Radiological investigation and surgical treatment

T. S. Park, Wayne S. Cail, William M. Maggio and Diane C. Mitchell

✓ Seventeen myelodysplastic patients with progressive extremity spasticity and scoliosis underwent radiological evaluation and surgical treatment. All but one were under 18 years of age at the time of surgical treatment. Duration of the clinical presentation ranged from 1½ to 7 years. Metrizamide was instilled into the subarachnoid space in 12 patients, the lateral ventricle in two, and the hydromyelic cavity in three. Sequential computerized tomography scanning after intrathecal instillation of the contrast material clearly demonstrated hydromyelia in nine patients and compression of the brain stem in five. Posterior fossa decompression with plugging of the obex was performed in 12 patients, posterior fossa decompression alone in three, and ventriculoperitoneal (VP) shunting procedures in two.
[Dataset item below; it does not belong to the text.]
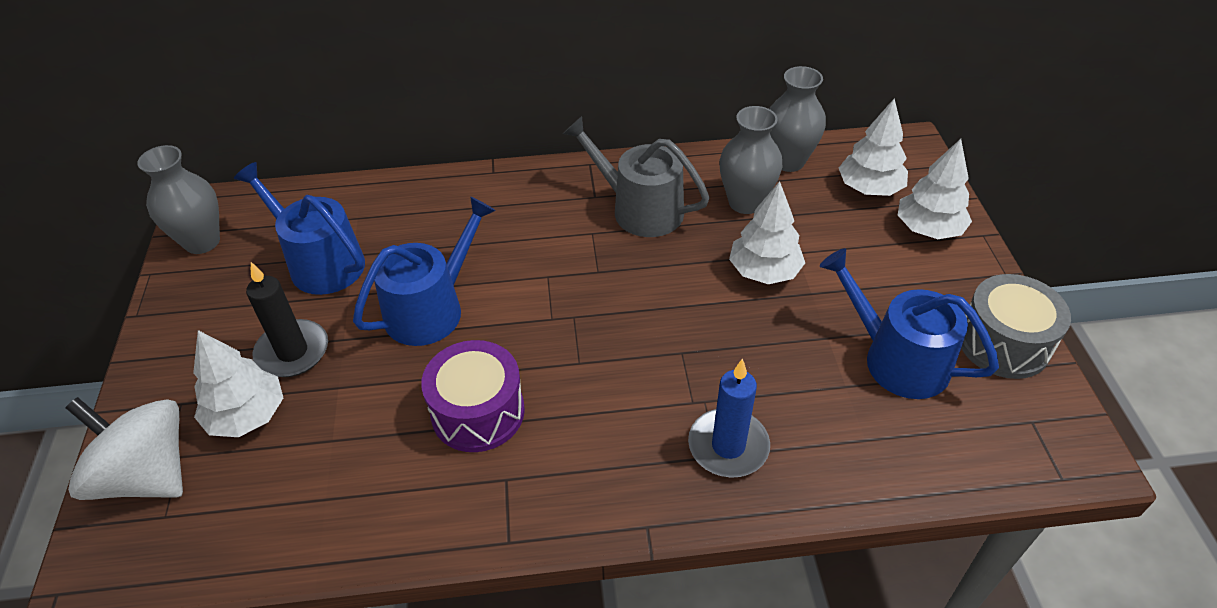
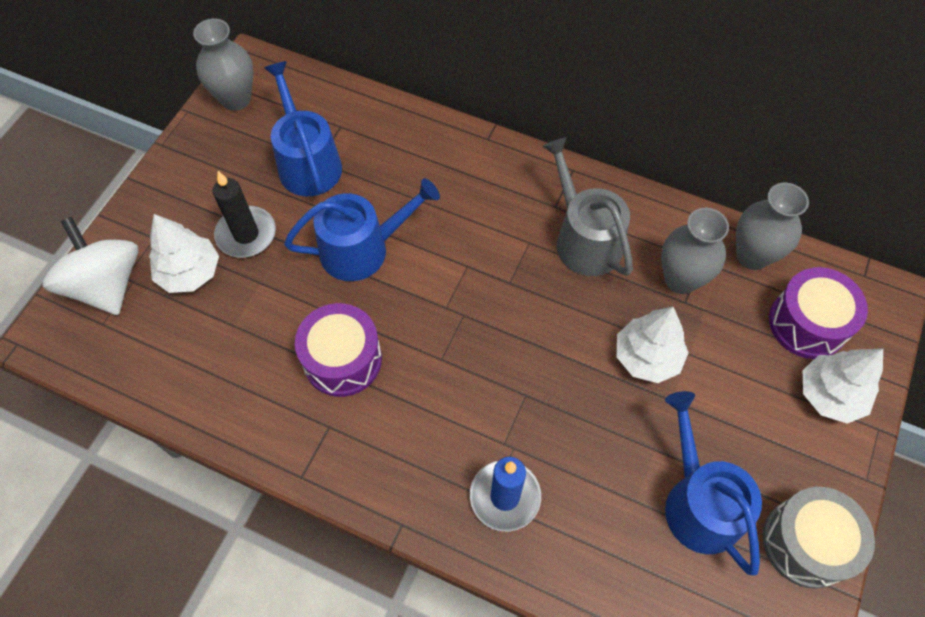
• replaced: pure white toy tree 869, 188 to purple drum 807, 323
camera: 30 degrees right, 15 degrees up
Of the 12 patients who underwent the obex plugging procedures, eight have shown partial or complete resolution of spasticity and an increase in motor strength with no significant postoperative complications. In contrast, posterior fossa decompression or VP shunting procedures alone have not led to a favorable neurological outcome. Hydromyelia may occur more commonly among myelodysplastic patients than previously recognized and may be treated most effectively by the obex plugging procedure.